阿澤爾趕忙給他遞了一杯提神的藥茶,絮絮叨叨道,「最近部落衝突不斷,您總是要占卜,這樣下去,會越來越虛弱。」
萊斯利不在意的擦了擦眼角,那那血抹在細膩如玉的臉上,有種蠱人的妖異感,勾唇一笑道,「我死了,你就可以當大祭司了啊!」
「別!可千萬別!」阿澤爾嘴上嘟嘟囔囔,手上的活一個沒少做,順手接過了萊斯利喝完的木杯子去洗,「您死了我更忙。」
「萊昂為什麼沒有音訊?」希拉端坐在萊斯利的寬大搖椅上,竟然能做到絲毫不晃。
「他反叛了。」萊斯利給的這個答案,希拉並不意外,這已經是這段時間投奔南陸的第三個高階獸人了。
「你把主力隊伍交給托恩吧。」半晌,萊斯利提到了希拉不想提的人。
「托恩可是塞勒斯的親阿弟,」希拉怒道,「你難道還信任那個想推翻我,背棄金鬢族的混蛋嗎?」
「信任啊,塞勒斯可能會覬覦王座,也可能想殺了你成為新王。但他絕對不會背叛西陸,去投奔南陸人。」萊斯利攤了攤手道。

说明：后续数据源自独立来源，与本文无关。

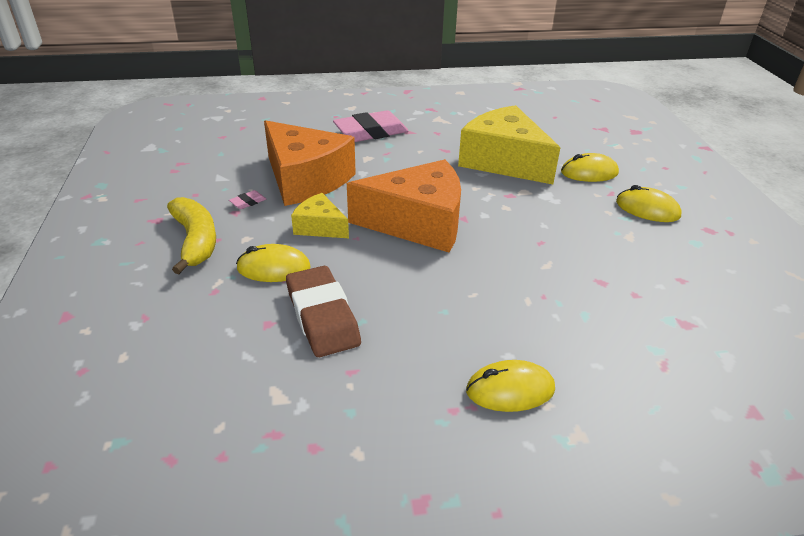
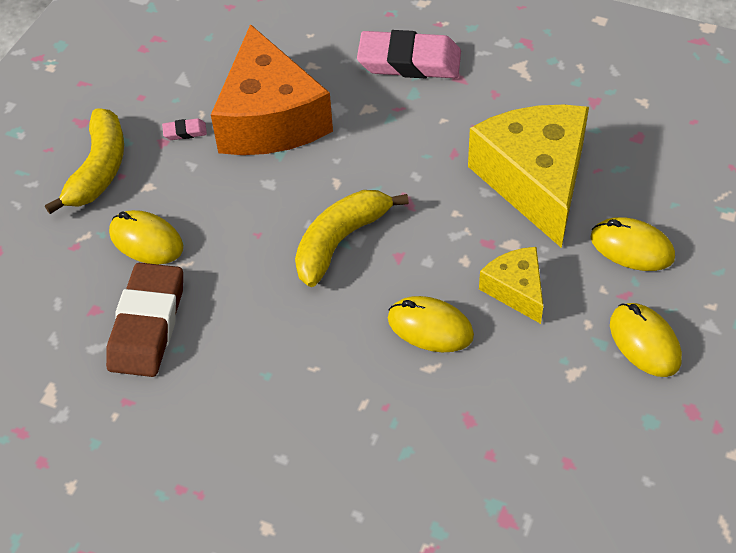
camera: 35 degrees right, 15 degrees up
(320, 227) = (231, 201): yellow cheese -> yellow cheese (516, 290)
(418, 223) = (340, 241): orange cheese -> yellow banana
(510, 390) = (248, 496): yellow mouse -> yellow mouse (430, 327)

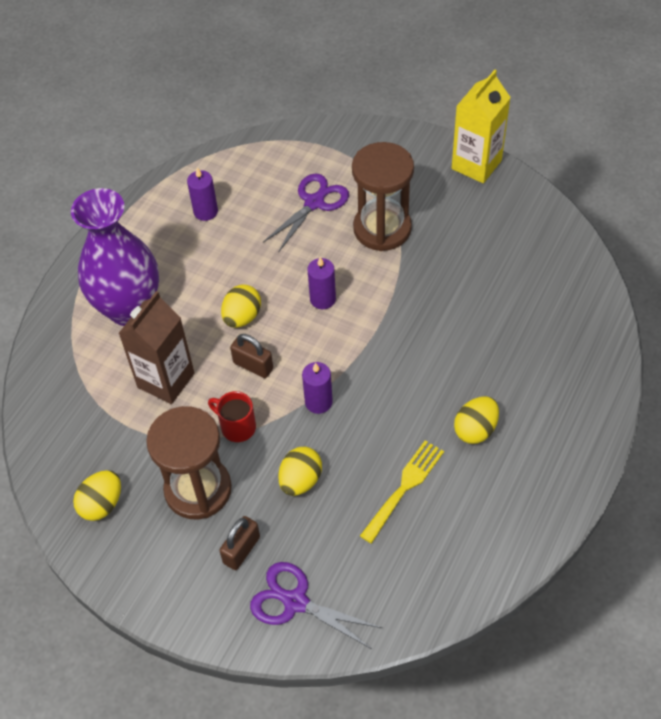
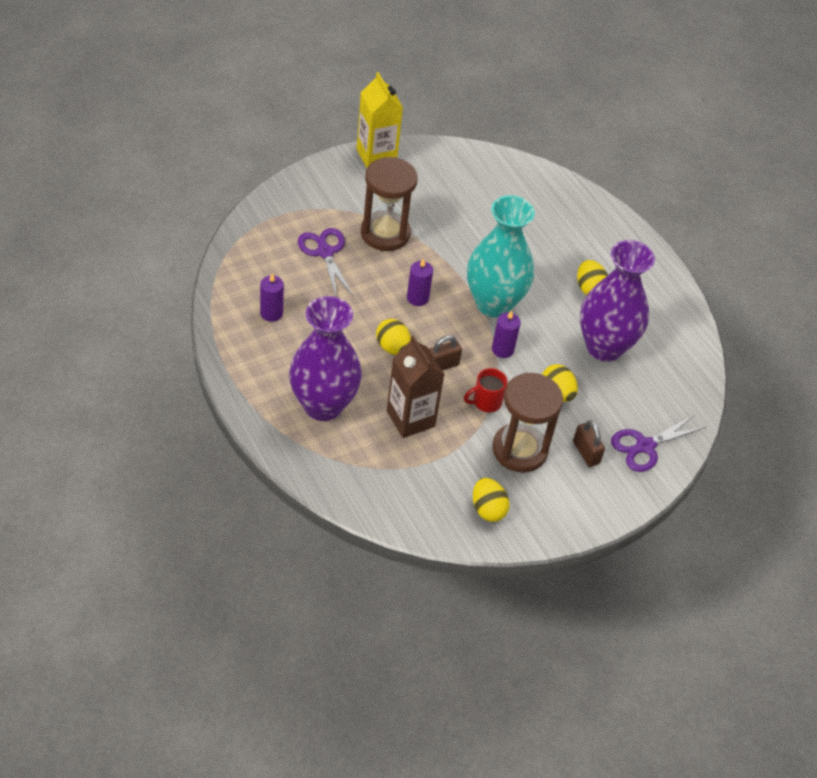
camera: 65 degrees left, 5 degrees down
(373, 361) = (493, 303): none -> turquoise vase
(404, 488) = (604, 347): yellow fork -> purple vase

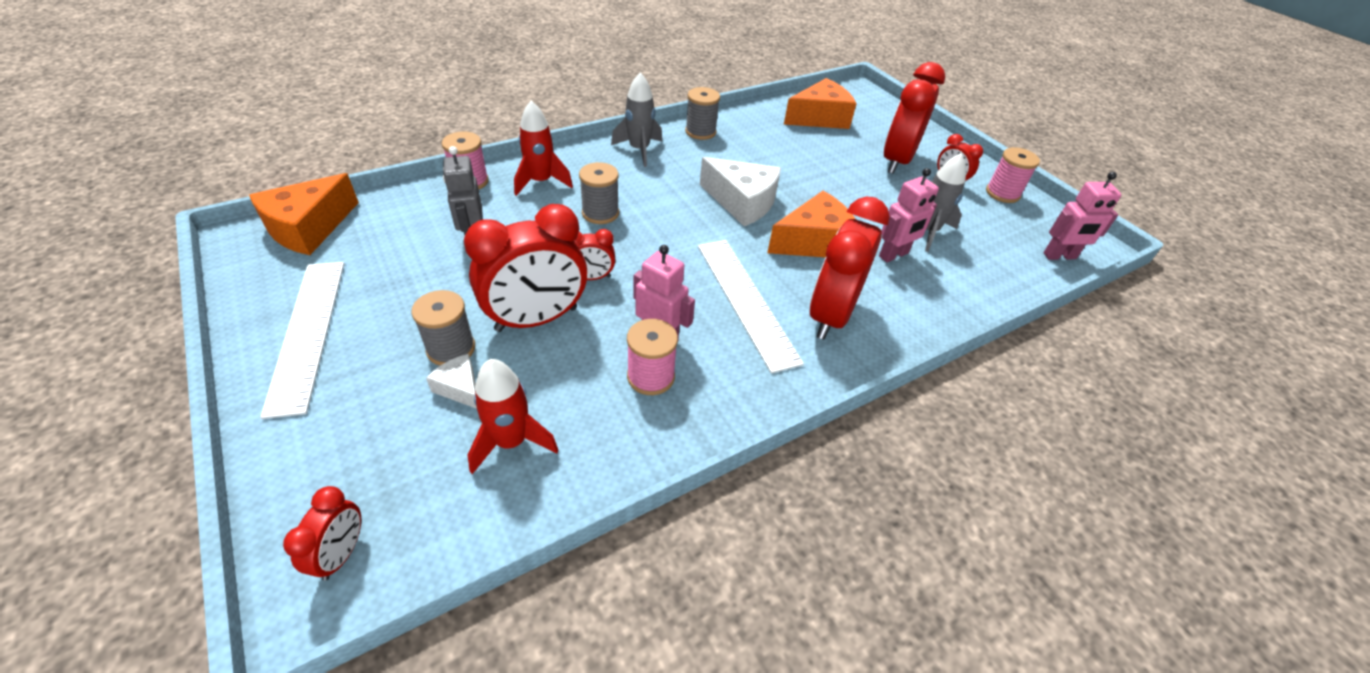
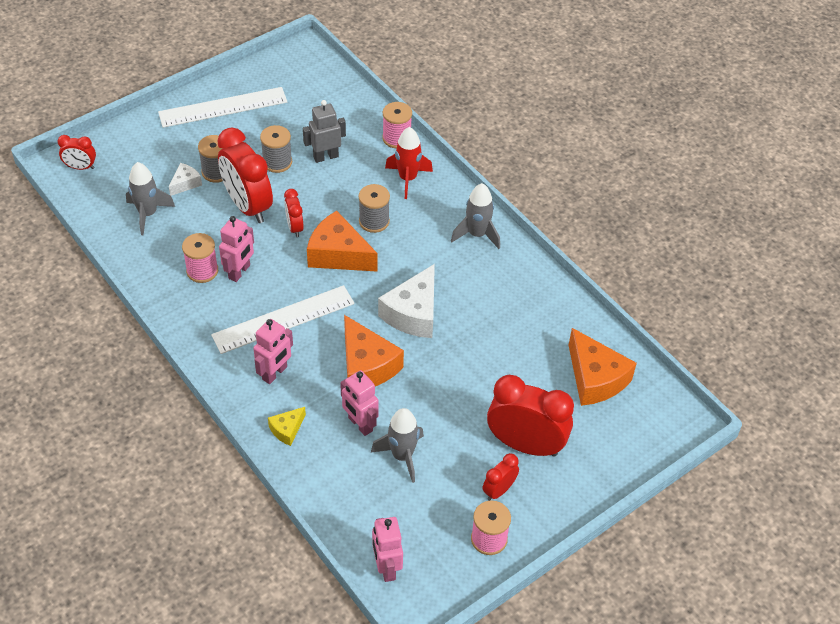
camera: 85 degrees right, 5 degrees up
(309, 228) = (320, 75): orange cheese -> orange cheese (338, 254)
(511, 442) = (148, 214): red rocket -> grey rocket
(700, 132) = (527, 276): grey spool -> grey spool (277, 162)
(831, 315) = (275, 373): red clock -> pink robot
(912, 312) = (287, 429): none -> yellow cheese

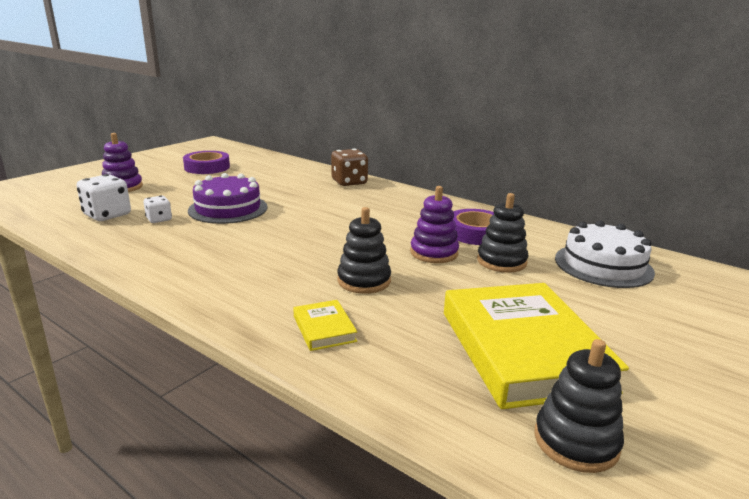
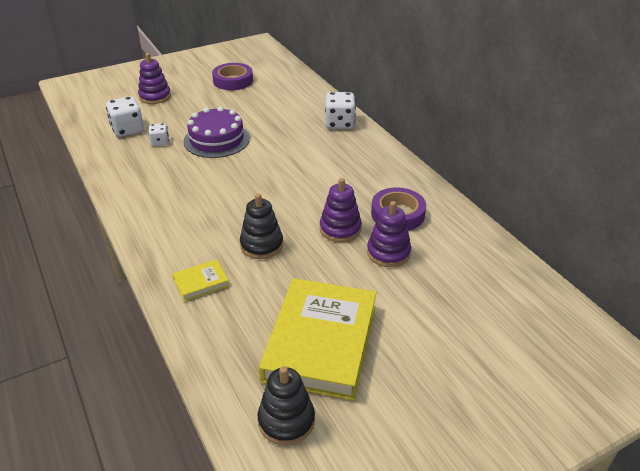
camera: 25 degrees right, 15 degrees up
(324, 329) = (201, 283): yellow book -> yellow book turned 60 degrees clockwise
(349, 182) = (339, 123): brown dice -> white dice
(501, 261) = (388, 253): black stacking toy -> purple stacking toy
(603, 265) = (476, 280): white cake -> none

「而托恩的性格和他阿兄一模一樣,驕傲、固執、清高,不聽指揮,軟硬不吃,但在現在的局勢下,這可是難得的好品德。」
放在以前,希拉絕不會讓步,但現在局勢嚴峻,急需用人。
希拉闔了闔眼,沖阿澤爾道,「讓托恩去西部頂上。」
「是,女王陛下。那,萊昂該怎麼處理?」阿澤爾詢問道。
「當然是殺了,不然留下來背刺我嗎?!」她絲毫不留情面,殺伐果斷道,「不僅要殺,任何敢替他說話的,他的親人,任何可能為他報仇的獸人都要殺,一個都不留,你親自去盯著。」
「是!」阿澤爾翻了個白眼,行,端茶倒水是我,大祭司的活兒也是我,傳信的現在也是我了,什麼都得我親自盯著,就沒有別的人可以用了嗎?!
他一邊悲憤,一邊急匆匆的走了。
「你放出去的魚餌呢?為什麼衝突沒有發生在大溪麓而是在西南部燒了起來?」希拉追問道。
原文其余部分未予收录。